The New York City mayor is now serving his third term. Michael Bloomberg talks about money, guns and beer on the rocks

  • Marco Grob for TIME

    What lessons did you learn from the recent snowstorm that paralyzed New York City?
    I'm sorry that it happened. Can we do it better? Yes. But we have done nine years of cleaning the snow. You don't define all the hard work that our sanitation department does based on one snowstorm.

    Where will the economy be a year from now? Will the unemployment rate get better?
    The economy will have improved, but it's not going to be better for everybody. The [gap] between the requirements of the workplace and the skill sets that our workforce has is growing, not declining.

    Is there room for a candid, non-ideological big-city mayor to step onto the national stage and fix problems?
    There's room for people like me to influence the dialogue, but I do not believe there is room for an independent candidate. In any case, I have 1,050 days from today left to go, and I've told the public I would fill out my term. I'm going to serve the four years.

    I meant Rahm Emanuel.
    He sent me an e-mail yesterday saying happy birthday. I wrote back and said, "I assume you don't need any help, but if you do, call." This is going to be a different Rahm Emanuel. He's going to be a good mayor, and we'll work well together. Much better than when he was in the White House and I was a wise-ass who might run against his boss.

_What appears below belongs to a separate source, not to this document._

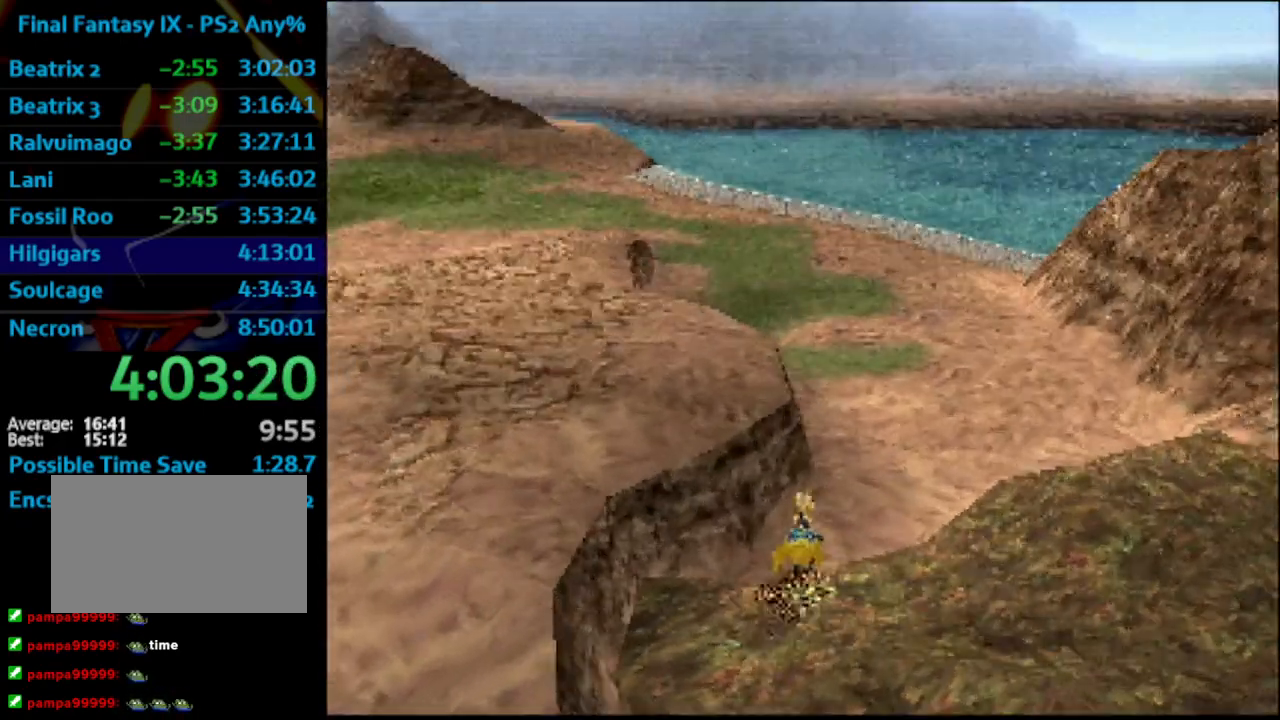
Gameplay with a controller (PlayStation layout); each line is a JSON object with the inputs held at the frame after it (dt_ms = milliseconds from this image to that frame). "events" lists button and stick changes between this image and that frame as [ms after this image, input, new state], when the widget could be followed in between. Not read: HOME L3 R3.
{"dt_ms": 500, "buttons": ["L1", "DPAD_UP"], "left_stick": "center", "right_stick": "center", "events": [[100, "L1", "up"], [233, "L1", "down"]]}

    Have bankers gotten an unfair rap in the past few years?
    Yes. They get a very unfair rap. Not that they didn't speculate, but we had an expansion in this country that any rational person should have known was not sustainable. You can't have everybody making money in the stock market every day. But we all wanted the party to continue. How [else] can you explain the Bernie Madoff phenomenon?

    How do you explain it, then?
    Nobody cared. Everybody just thought, Where did Madoff get the idea? A cynic would say Social Security, [though] I would never say that. But it's exactly the same thing, isn't it? I also think people should have asked why he could outperform like that. There's no free lunch.

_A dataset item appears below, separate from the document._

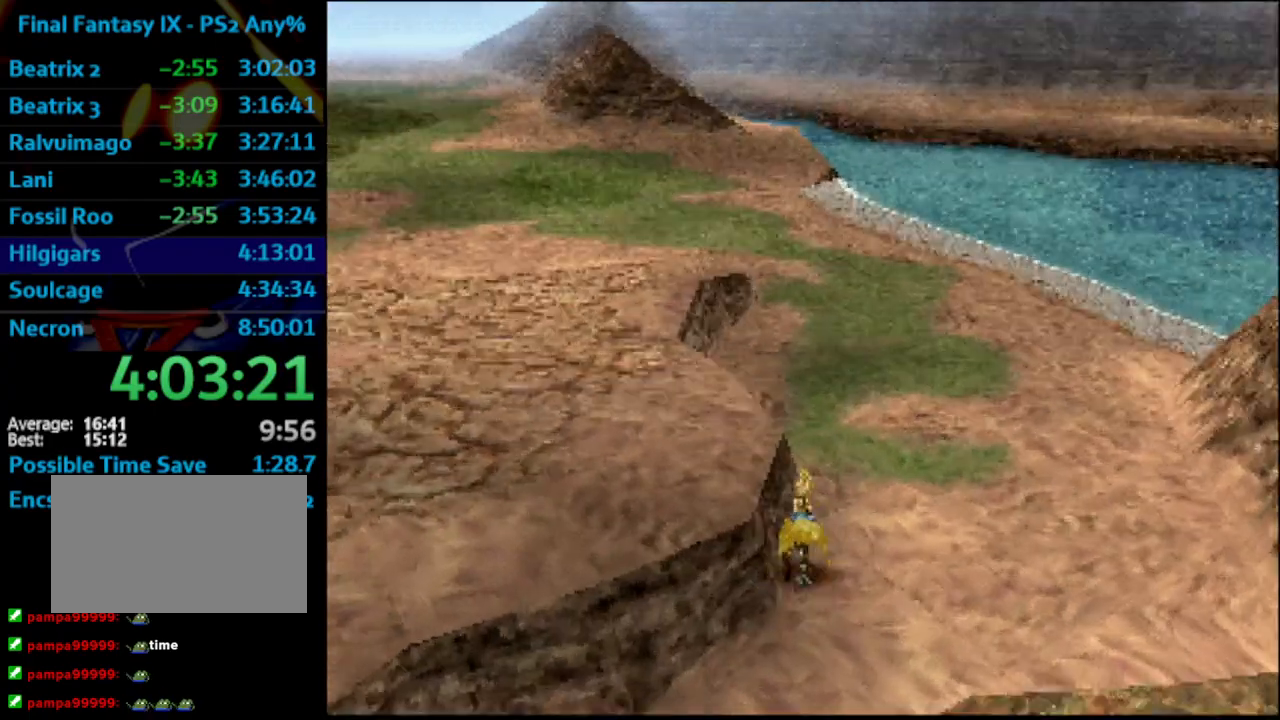
{"dt_ms": 500, "buttons": ["DPAD_UP"], "left_stick": "center", "right_stick": "center", "events": [[350, "L1", "up"]]}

    You've been outspoken lately on gun control. What are you trying to achieve?
    Guns kill people. I'm not opposed to the Second Amendment. I'm not opposed to hunters. I don't understand why we have to sell magazines with 33 bullets. If it takes you 33 bullets to kill a deer, you're not a sportsman. And armor-piercing bullets — the last time I saw a deer with a bulletproof vest was a long time ago. Guns are one of the biggest killers in the country, and it's an easy problem to solve if we had the courage to [do so].

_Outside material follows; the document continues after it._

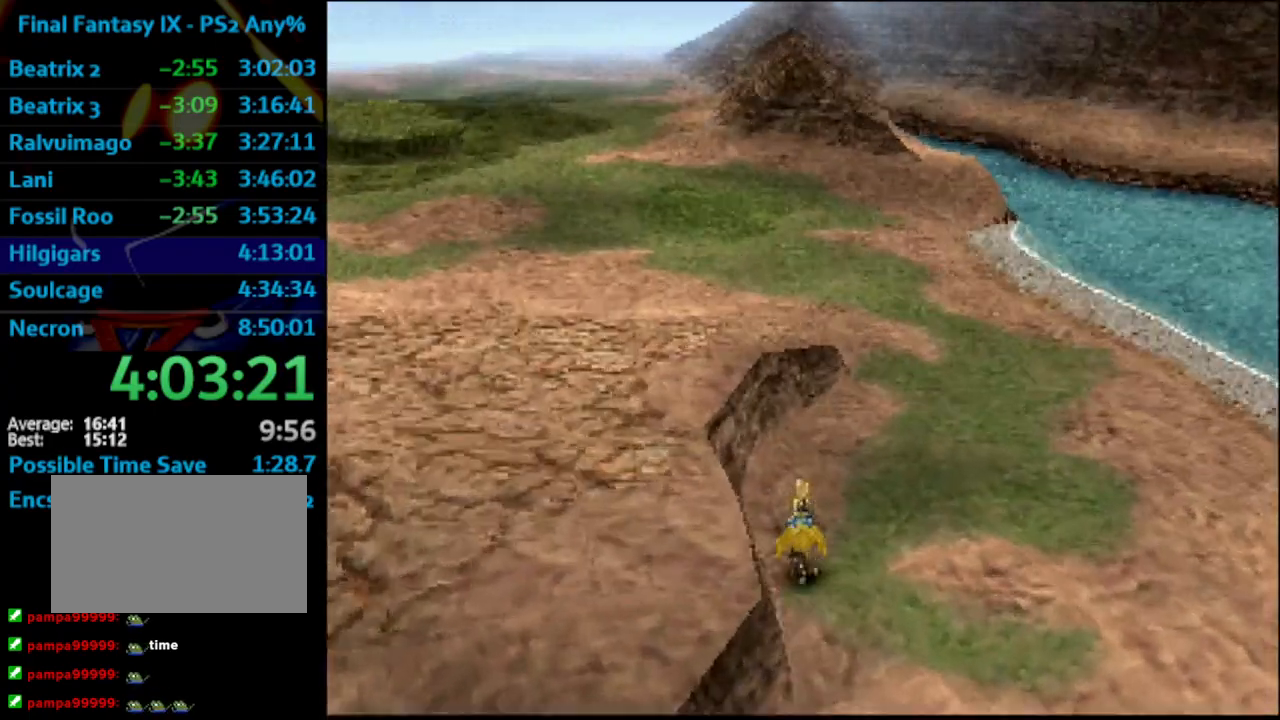
{"dt_ms": 500, "buttons": ["DPAD_UP"], "left_stick": "center", "right_stick": "center", "events": []}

    What can't the mayor of New York City say?
    One of the measures of maturity of our city is that you can address social issues that are uncomfortable. It's just a matter of how you address them. Sometimes people will take offense. Sometimes they won't.

    You have been made fun of recently for the way you drink beer. So, for the record, you like ice in your beer?
    Yeah. Incidentally, don't put it in and let it sit there. You have the ice, pour in a little beer, drink it. Pour in a little beer, drink it.

    Reader question: You've been so successful in business. What's the point of doing one of the all-time hard-to-please-everyone jobs? Gerardo Valero, Mexico City
    Because it's an all-time hard-to-please-everyone job. It's a great challenge, and it's the world I'm going to leave my kids. They will do a lot better if the world is better than if they inherit [all of] my money.